EXERCISE DETAILS —
Go through the listing below and pick out every line that has the word "delle" in it. Copy each of those lines.

DATA TO USE —
- - -

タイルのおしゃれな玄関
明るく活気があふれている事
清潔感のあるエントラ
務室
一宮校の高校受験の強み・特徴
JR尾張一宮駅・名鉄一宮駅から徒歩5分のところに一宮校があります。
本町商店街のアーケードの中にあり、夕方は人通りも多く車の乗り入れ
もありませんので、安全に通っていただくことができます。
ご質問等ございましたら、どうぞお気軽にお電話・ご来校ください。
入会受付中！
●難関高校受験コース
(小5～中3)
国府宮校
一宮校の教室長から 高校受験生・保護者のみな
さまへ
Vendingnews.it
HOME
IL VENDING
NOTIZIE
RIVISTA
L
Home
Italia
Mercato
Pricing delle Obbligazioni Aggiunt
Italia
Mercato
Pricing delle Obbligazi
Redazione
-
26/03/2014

- - -

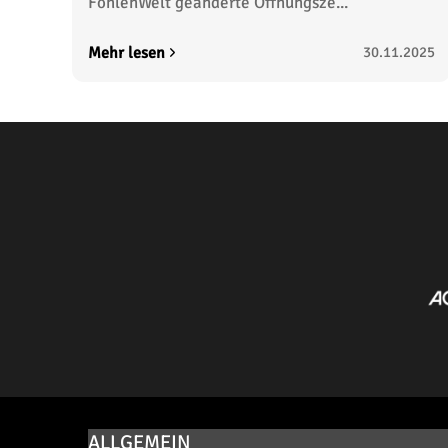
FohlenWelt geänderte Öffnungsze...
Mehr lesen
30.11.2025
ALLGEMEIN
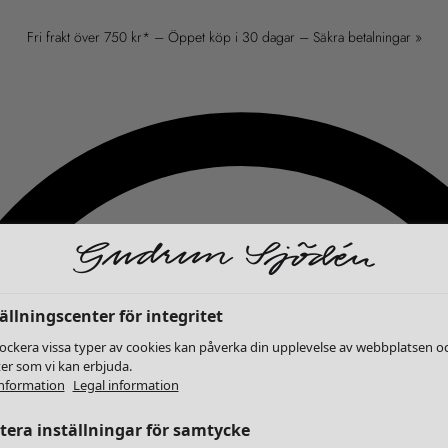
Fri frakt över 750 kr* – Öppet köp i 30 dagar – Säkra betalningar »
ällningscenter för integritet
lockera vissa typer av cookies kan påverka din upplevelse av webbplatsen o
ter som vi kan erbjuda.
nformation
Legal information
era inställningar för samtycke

- - -

RESPONSE TO THIS EXERCISE —
Pricing delle Obbligazioni Aggiunt
Pricing delle Obbligazi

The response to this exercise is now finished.